Reproduce the lines below verbatim, omitting the pictures from your output.

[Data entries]
################
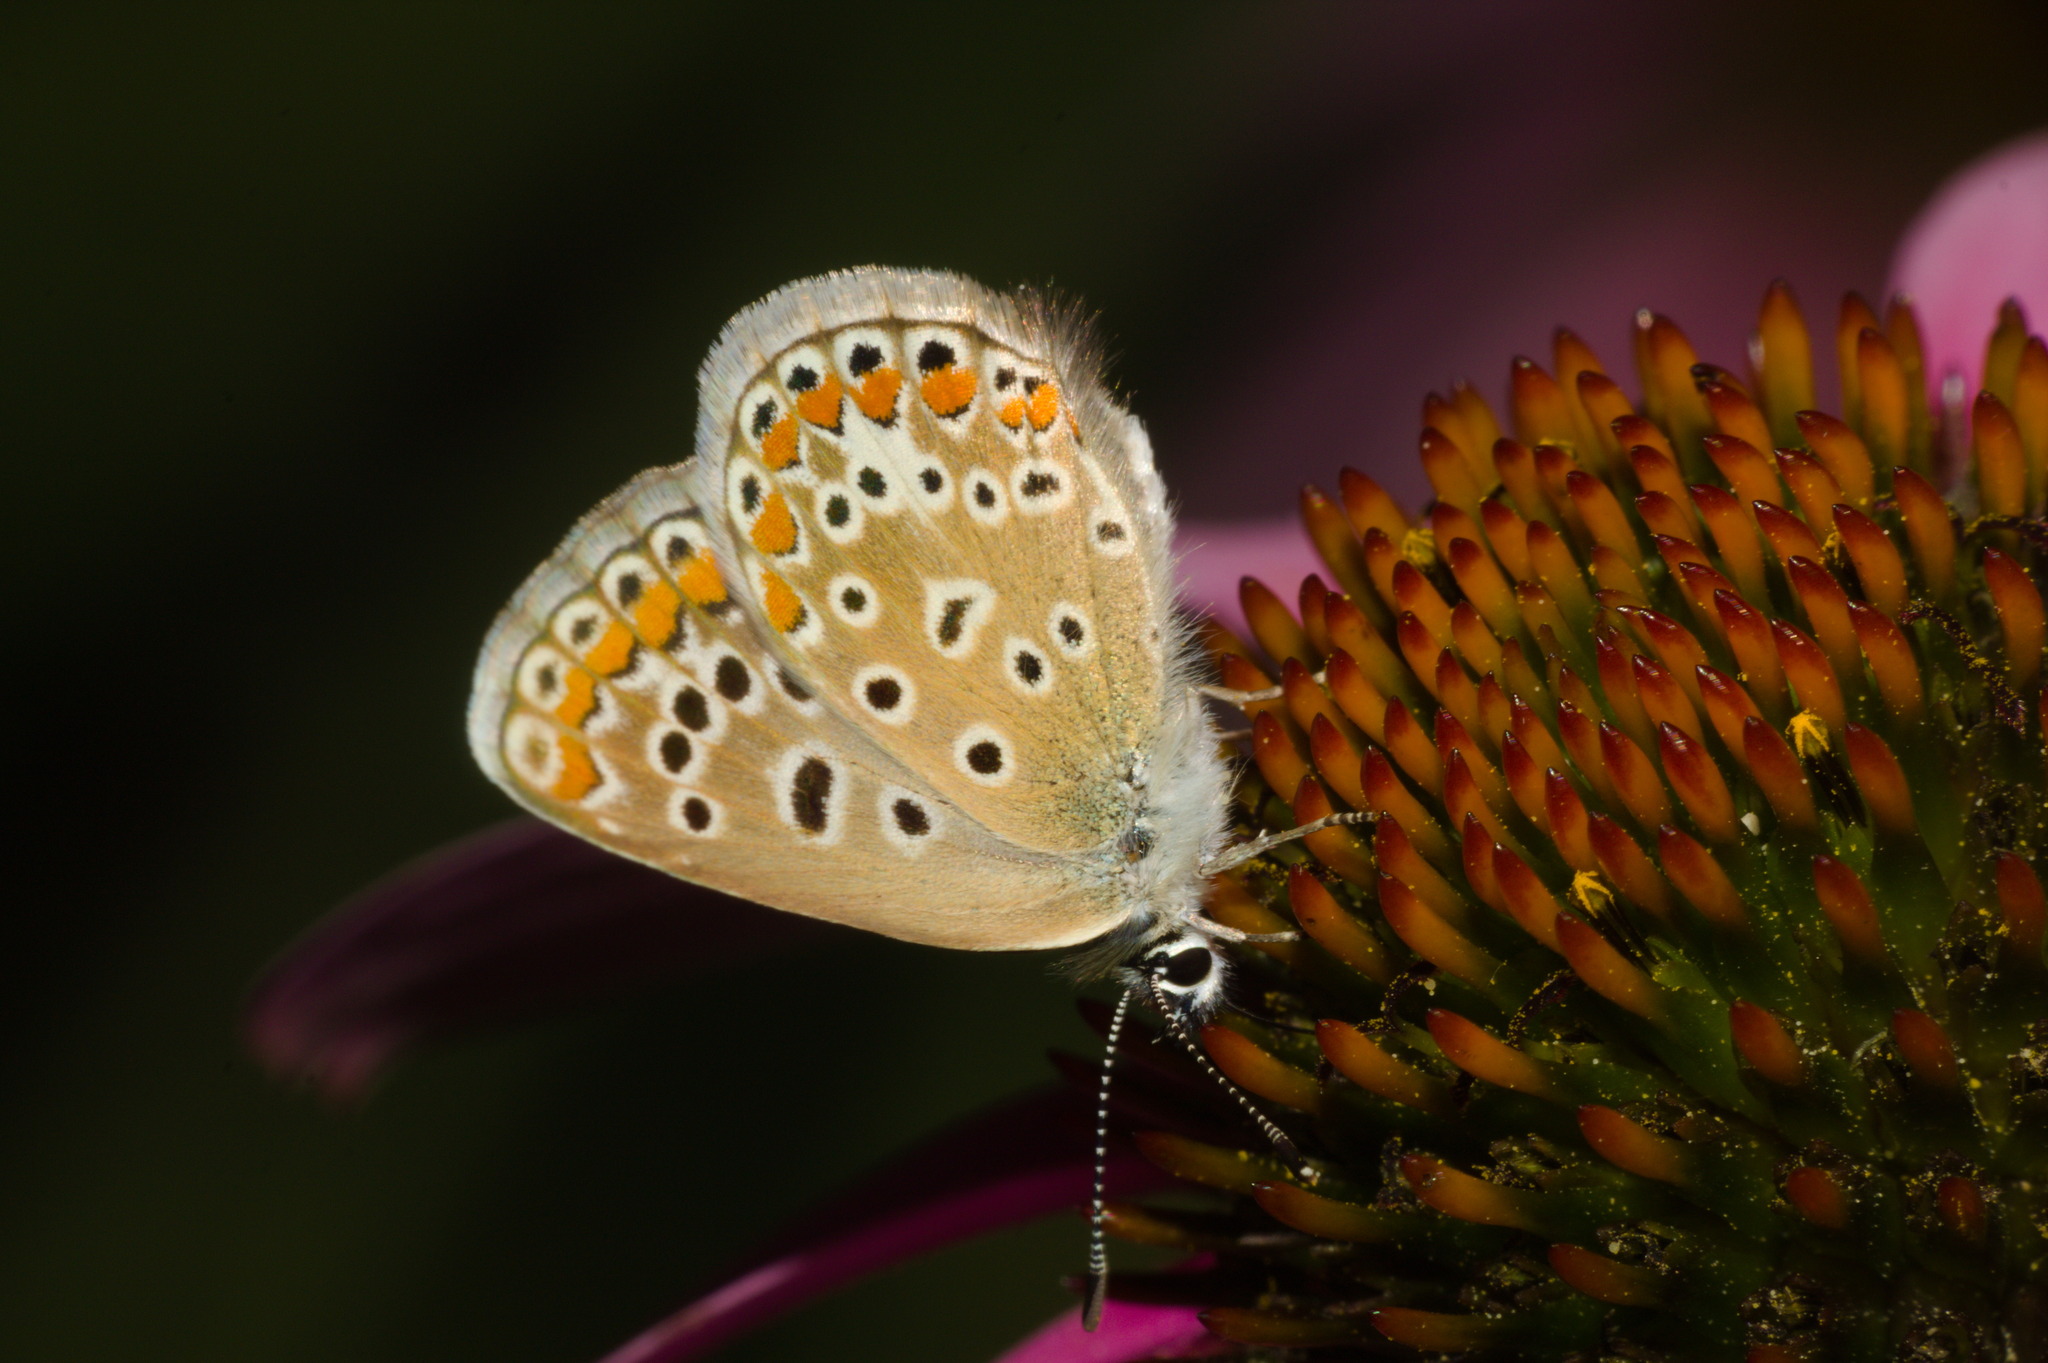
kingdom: Animalia
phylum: Arthropoda
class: Insecta
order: Lepidoptera
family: Lycaenidae
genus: Polyommatus
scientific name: Polyommatus icarus
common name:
################
Answer to the task.
kingdom: Animalia
phylum: Arthropoda
class: Insecta
order: Lepidoptera
family: Lycaenidae
genus: Polyommatus
scientific name: Polyommatus icarus
common name:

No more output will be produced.